23/06/22

Mimpi Bertemu Rasulullah saw

Pernah muncul pertanyaan mengenai mimpi bertemu dengan Nabi Muhammad saw dalam pandangan Syiah. Tentu saja mazhab Syiah mengenal konsep ini. Dalam mazhab Syiah, ada yang meyakini bahwa kita bisa bertemu dengan Nabi Khidhir as secara langsung. Juga ada keyakinan bahwa siapa saja yang mimpi bertemu dengan Rasulullah saw pasti mimpinya itu benar karena setan tidak mungkin bisa menyerupai manusia sesuci Rasulullah saw.

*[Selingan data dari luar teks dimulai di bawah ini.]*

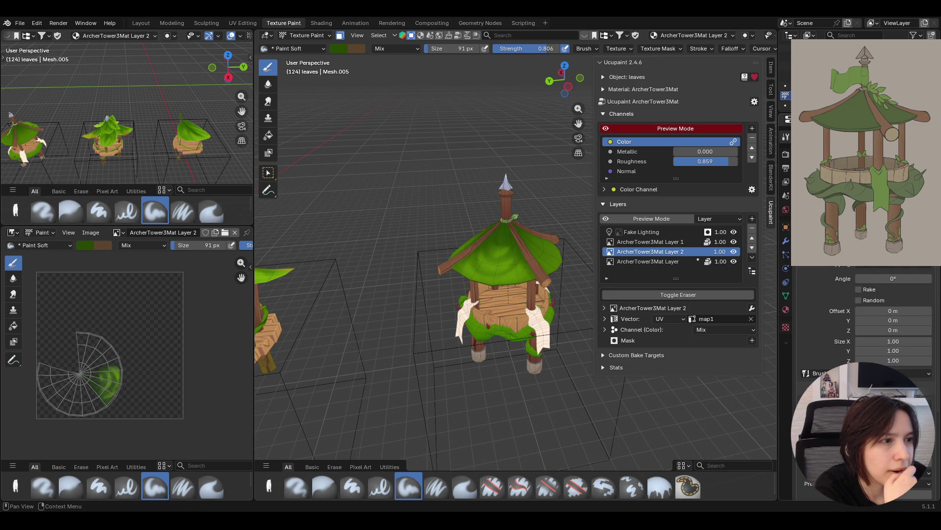
{"action": "scroll", "coordinate": [863, 295], "scroll_direction": "up", "scroll_amount": 1}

Ayatullah Jawadi Amuli saat menafsirkan surah Al-Hijr ayat 40 dan 42, menyatakan bahwa ketika seorang hamba sampai pada tingkatan “dijaga kesuciannya” oleh Allah Swt, maka tidak ada makhluk yang bisa menguasainya. Termasuk menguasai di sini adalah menyerupainya untuk kemudian mendatangi orang lain dalam mimpi. Hanya saja, ada beberapa hal yang perlu diperhatikan. Pertama, harus dibedakan antara “orang yang bertemu dengan Nabi” dengan “orang yang mengaku-aku bertemu dengan dengan Nabi”. 

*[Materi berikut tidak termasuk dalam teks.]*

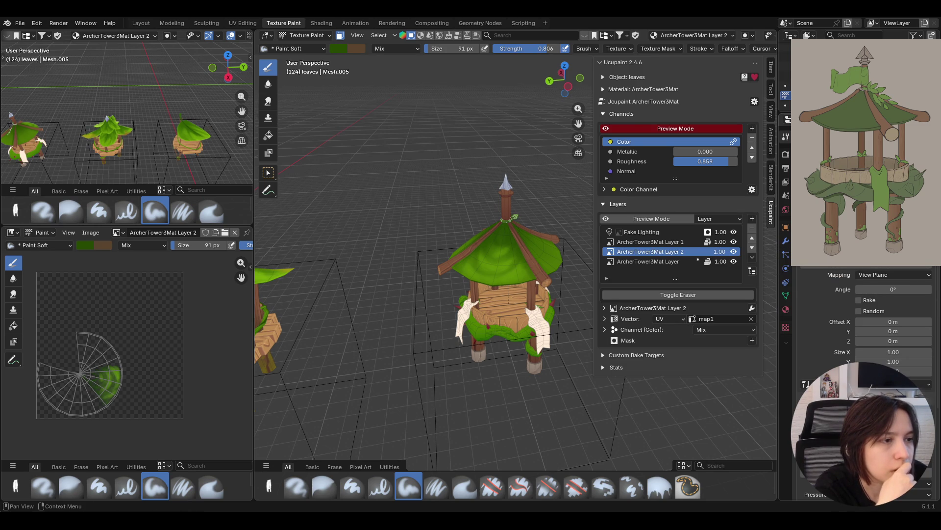
{"action": "scroll", "coordinate": [820, 364], "scroll_direction": "down", "scroll_amount": 3}
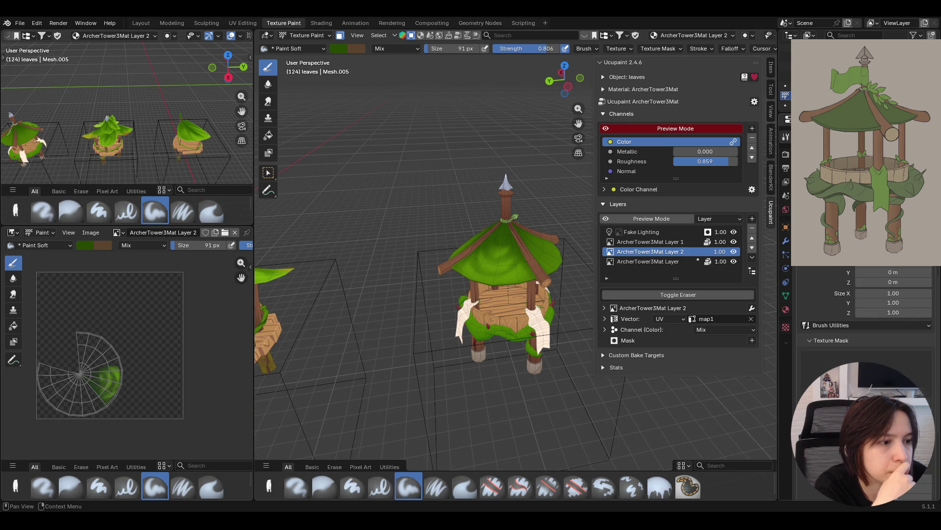
{"action": "left_click", "coordinate": [808, 341]}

Mimpi bertemu Rasul adalah benar. Tapi tidak setiap orang yang menyatakan (mengaku atau mengklaim) bertemu dengan Nabi, maka pengakuannya itu benar. Kalau kita baca sejarah Islam, kita akan mendapati adanya pernyataan orang-orang tertentu yang mengaku bertemu Rasul dalam mimpi, dan Rasul membenarkan kata-kata orang itu (katakanlah si A). Akan tetapi, kita akan dibuat bingung ketika mendapati pengakuan lain dari orang lain yang juga menyatakan diri bermimpi dengan Rasul. Anehnya, dalam mimpi itu, Rasul mengecam kata-kata si A. Dari sisi ini, kita mengambil kesimpulan bahwa pastilah salah satu dari kedua orang itu ada yang berbohong. Atau bisa jadi, kedua-duanya berbohong.

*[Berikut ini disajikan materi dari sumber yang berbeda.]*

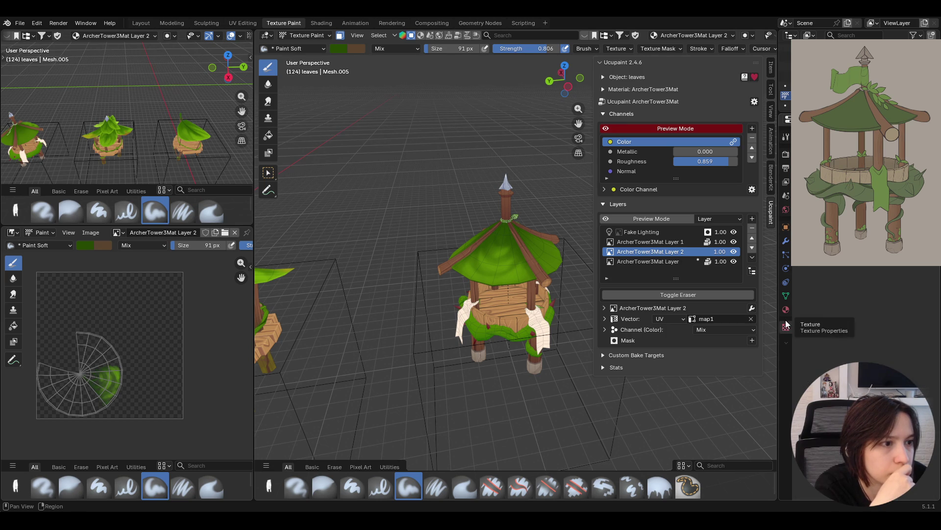
{"action": "left_click", "coordinate": [786, 327]}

Kedua, mimpi bertemu tersebut harus sampai pada tahap “yakin”. Terkadang, orang bermimpi yang biasa saja (bermimpi sesuatu yang lain). Tiba-tiba saja, mimpinya meloncat secara tiba-tiba, dan secara samar “mengira” melihat sosok Nabi. Mimpi seperti ini tidak sampai pada tahap yakin, sehingga tidak bisa disebut sebagai mimpi yang benar. Karena itu, kita tidak boleh terburu-buru mengklaim bermimpi benar bertemu Nabi, kalau mimpinya masih samar-samar.

Ketiga, mimpi bertemu Nabi sama sekali tidak bisa dijadikan sebagai landasan hukum syar’i; sama sekali tidak bisa menjadi landasan legitimasi. Mimpi bertemu Nabi hanyalah untuk panduan akhlak bagi diri sendiri. Maksud kami, jika ada ada orang yang (mengaku) bermimpi bertemu dengan Nabi, lalu dalam mimpi itu dikatakan bahwa Nabi menyuruhnya menikahi seorang gadis “fulanah”, maka hal itu sama sekali tidak bisa menjadi dasar hukum yang menyebabkan di gadis fulanah itu harus menerima pernikahan orang yang bermimpi itu. Hal yang sama juga berlaku untuk jabatan. Jika seseorang mengaku bermimpi bertemu dengan Nabi, dan Nabi dalam mimpi itu menunjuk si A menjadi presiden, itu tidak berarti bahwa orang yang tidak memilih si A sebagai presiden lalu dianggap berdosa. Kenapa demikian? Itu karena “mimpi” tidak pernah menjadi sumber hukum Islam. Sumber hukum Islam adalah Al-Quran, Sunnah (yang nyata, bukan mimpi), Ijma, dan akal.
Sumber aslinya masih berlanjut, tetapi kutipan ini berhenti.